La Suède fixe l’échéance de la neutralité à 2045
Précurseur en matière de taxation carbone dès les années 1990, la Suède fait partie des pays industrialisés les plus avancés en matière de transition bas-carbone. La neutralité carbone y rime avec croissance.
Dès 1991, la Suède a décidé d’engager une stratégie bas-carbone, notamment en mettant en œuvre par la suite une taxation du carbone. Ainsi, entre 1990 et 2011, le pays a réduit ses rejets carbonés de 16 %, recul qui a atteint près de 28 % en 2017, tout en enregistrant une croissance de 57 % de son PIB. Signataire de l’accord de Paris en 2015, la Suède a transcrit celui-ci dans une loi-cadre en 2017, avec application dès 2018, et l’objectif de neutralité carbone en 2045.
Un mix électrique nucléaire/hydraulique déjà largement décarboné.

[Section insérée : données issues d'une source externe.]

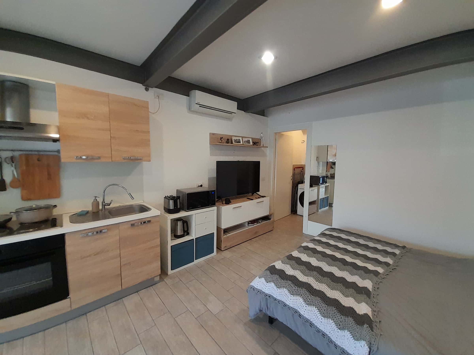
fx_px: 178
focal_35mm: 13
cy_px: 178
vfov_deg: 89.9
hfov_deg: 106.2
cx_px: 237
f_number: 2.2
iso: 125
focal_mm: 1.13
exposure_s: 1/50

Elle oblige le gouvernement à mener une politique en cohérence (notamment au niveau de son budget) avec les objectifs climatiques adoptés par le Parlement. Un Conseil du climat, constitué d’experts indépendants, est chargé du contrôle des actions. Cet objectif suppose une forte réduction des émissions domestiques (de 75 % par rapport à 1990) et une « compensation possible via du stockage forestier ou des réductions d’émissions à l’étranger ». Il est certes difficile à atteindre, mais favorisé par le faible recours aux énergies fossiles dans le bilan énergétique (40 %) grâce à l’électricité décarbonée et au chauffage largement fondé sur la cogénération à partir d’énergies renouvelables (ENR).
Un changement d’usage facilité par l’électricité
Les bonnes performances de la Suède en matière d’émissions de CO2 reposent sur la quasi-neutralité carbone de son électricité. Deux sources – hydraulique et nucléaire – se partagent 80 % de la production d’électricité. L’éolien pèse désormais pour un peu plus de 10 %, et la biomasse et les déchets font le complément. Fondateur du marché nordique de l’électricité, la Suède exporte du courant, notamment en Finlande. Grâce à cette électricité bas-carbone, le pays a pu engager un véritable transfert d’usages des fossiles vers ce vecteur. L’industrie, secteur le plus énergivore, a une demande constituée à quasiment 80 % d’électricité et d’ENR thermique (chauffage et process). Electricité et ENR comptent pour plus de 90 % de la demande tertiaire et pour 98 % de celle du résidentiel. Les taxes sur l’énergie et sur le carbone permettent des réductions de charges pour les entreprises, des actions d’économie d’énergie et subventionnent même l’éolien. Reste la question des transports (80 % de la demande en produits pétroliers du pays). L’objectif est de réduire la part des fossiles de 70 % d’ici à 2030. Là encore, le recours à l’électricité est favorisé, avec de bons résultats. Mais le gouvernement a aussi misé sur les biocarburants (22 % des carburants utilisés).
Une proximité avec la démarche française
Comme la France, le mix électrique suédois est largement décarboné. Côté nucléaire, la loi suédoise ne permet plus de construire de nouveaux réacteurs, mais elle autorise à prolonger ceux qui existent et leur remplacement quand leur temps est venu. Comme en France (objectif 50 % de nucléaire dans le mix électrique), cela signifie un maintien d’une capacité nucléaire dans la durée. Enfin, la loi française énergie-climat de 2019 entérine le Haut Conseil pour le climat chargé tous les ans d’un suivi de la stratégie, qui ressemble beaucoup au Conseil du climat suédois.